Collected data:
Content starts

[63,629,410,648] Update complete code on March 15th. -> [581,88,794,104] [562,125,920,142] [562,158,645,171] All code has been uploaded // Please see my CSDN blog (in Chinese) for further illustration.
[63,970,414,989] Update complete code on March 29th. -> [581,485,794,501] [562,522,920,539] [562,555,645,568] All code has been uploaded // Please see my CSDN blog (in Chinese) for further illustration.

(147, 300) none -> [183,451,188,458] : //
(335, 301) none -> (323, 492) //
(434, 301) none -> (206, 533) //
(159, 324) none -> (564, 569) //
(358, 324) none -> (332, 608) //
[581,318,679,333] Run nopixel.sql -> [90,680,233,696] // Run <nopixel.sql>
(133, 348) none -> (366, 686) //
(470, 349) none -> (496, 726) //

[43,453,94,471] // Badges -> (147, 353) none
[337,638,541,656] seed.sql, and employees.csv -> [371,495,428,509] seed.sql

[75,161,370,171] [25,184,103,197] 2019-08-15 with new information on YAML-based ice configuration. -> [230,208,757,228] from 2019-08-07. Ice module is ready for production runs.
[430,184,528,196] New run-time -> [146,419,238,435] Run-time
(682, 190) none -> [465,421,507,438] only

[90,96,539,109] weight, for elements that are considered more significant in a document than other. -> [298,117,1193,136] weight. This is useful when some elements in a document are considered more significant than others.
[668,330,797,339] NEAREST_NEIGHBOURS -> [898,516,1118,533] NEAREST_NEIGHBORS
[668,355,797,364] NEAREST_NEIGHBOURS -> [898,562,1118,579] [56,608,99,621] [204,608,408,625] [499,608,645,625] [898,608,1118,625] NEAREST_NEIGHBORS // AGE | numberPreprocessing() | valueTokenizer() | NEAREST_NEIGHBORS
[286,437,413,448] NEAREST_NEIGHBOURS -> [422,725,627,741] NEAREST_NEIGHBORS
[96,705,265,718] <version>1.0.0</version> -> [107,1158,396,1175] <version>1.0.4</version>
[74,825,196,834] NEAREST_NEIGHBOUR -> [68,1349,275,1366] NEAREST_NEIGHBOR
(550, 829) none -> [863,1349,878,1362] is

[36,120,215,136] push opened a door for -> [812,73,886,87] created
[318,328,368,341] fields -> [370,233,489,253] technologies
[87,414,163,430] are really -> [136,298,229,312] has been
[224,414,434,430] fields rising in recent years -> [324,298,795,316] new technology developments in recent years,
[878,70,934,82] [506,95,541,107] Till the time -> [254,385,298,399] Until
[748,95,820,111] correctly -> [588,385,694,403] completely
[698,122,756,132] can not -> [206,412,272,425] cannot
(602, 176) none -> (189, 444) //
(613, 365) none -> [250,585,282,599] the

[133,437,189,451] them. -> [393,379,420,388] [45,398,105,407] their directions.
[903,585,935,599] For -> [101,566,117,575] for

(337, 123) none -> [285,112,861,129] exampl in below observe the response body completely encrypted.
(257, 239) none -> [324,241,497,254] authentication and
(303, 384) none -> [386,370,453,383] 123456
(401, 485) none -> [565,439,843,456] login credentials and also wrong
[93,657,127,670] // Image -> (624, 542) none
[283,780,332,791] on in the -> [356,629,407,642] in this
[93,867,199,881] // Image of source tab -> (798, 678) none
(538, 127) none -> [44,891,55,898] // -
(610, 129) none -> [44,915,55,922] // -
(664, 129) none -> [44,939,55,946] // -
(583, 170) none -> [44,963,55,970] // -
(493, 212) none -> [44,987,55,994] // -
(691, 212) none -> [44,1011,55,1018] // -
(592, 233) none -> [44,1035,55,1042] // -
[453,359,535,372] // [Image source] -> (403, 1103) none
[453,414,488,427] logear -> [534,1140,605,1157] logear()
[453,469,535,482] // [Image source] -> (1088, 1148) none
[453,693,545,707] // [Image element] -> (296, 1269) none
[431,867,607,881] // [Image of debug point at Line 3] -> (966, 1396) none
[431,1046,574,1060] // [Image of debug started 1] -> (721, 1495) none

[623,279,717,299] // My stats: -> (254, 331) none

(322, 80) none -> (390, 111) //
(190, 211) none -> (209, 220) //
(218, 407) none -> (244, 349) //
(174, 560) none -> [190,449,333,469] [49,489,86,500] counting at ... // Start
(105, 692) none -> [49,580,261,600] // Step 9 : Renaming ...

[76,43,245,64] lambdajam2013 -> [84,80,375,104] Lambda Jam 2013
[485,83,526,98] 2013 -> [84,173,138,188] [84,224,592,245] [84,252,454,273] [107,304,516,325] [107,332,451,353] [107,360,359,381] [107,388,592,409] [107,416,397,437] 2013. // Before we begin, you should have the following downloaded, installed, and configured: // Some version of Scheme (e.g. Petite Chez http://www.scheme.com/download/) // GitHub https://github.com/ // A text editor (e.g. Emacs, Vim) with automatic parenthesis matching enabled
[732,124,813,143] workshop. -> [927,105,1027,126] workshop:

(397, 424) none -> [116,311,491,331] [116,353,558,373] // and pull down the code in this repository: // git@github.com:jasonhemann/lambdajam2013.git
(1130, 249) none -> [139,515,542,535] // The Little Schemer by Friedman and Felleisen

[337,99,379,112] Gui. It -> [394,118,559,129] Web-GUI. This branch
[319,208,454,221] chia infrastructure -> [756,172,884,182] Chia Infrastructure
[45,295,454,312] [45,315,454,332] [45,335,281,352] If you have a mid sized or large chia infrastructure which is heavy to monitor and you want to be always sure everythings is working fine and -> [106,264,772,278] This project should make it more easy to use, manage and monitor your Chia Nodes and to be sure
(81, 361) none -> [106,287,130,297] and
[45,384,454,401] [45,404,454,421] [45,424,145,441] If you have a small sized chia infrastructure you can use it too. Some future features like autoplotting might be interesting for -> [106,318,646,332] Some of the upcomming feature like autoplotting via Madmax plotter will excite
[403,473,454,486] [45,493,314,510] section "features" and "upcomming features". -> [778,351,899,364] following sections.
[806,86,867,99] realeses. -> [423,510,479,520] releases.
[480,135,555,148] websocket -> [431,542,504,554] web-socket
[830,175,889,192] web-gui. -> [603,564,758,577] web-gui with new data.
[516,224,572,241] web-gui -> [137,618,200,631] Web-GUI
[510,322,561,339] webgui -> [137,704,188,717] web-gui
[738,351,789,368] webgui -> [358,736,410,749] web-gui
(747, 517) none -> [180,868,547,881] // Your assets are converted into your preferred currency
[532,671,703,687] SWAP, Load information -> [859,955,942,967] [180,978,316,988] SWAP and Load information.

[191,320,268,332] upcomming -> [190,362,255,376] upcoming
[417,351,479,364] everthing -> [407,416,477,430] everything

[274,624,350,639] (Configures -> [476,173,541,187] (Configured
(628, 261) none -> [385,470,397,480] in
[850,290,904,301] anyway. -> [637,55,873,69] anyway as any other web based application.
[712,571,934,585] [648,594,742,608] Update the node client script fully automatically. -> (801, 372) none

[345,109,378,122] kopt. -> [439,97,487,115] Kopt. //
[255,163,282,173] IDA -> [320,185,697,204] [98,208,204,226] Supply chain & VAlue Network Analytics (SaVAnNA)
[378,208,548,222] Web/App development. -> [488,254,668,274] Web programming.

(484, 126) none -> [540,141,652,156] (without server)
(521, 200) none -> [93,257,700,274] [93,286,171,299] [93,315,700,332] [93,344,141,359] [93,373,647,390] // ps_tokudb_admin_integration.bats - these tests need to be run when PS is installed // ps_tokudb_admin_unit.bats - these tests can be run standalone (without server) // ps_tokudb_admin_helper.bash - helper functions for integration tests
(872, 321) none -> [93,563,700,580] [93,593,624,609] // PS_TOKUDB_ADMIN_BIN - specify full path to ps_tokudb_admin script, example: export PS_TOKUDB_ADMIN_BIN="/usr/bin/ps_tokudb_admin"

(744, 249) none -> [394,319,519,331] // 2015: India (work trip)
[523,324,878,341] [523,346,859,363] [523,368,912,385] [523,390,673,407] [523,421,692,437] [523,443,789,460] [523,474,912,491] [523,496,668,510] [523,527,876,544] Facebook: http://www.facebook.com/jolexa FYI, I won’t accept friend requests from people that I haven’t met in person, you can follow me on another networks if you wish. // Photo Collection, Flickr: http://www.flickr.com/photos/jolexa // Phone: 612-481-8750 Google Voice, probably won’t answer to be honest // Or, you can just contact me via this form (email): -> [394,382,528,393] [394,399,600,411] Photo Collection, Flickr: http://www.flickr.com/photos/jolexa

Content ends

§ What the task requires
Which lines of the records above contain the word "more"? Report each one.

§ Expected answer
[90,96,539,109] weight, for elements that are considered more significant in a document than other. -> [298,117,1193,136] weight. This is useful when some elements in a document are considered more significant than others.
[45,295,454,312] [45,315,454,332] [45,335,281,352] If you have a mid sized or large chia infrastructure which is heavy to monitor and you want to be always sure everythings is working fine and -> [106,264,772,278] This project should make it more easy to use, manage and monitor your Chia Nodes and to be sure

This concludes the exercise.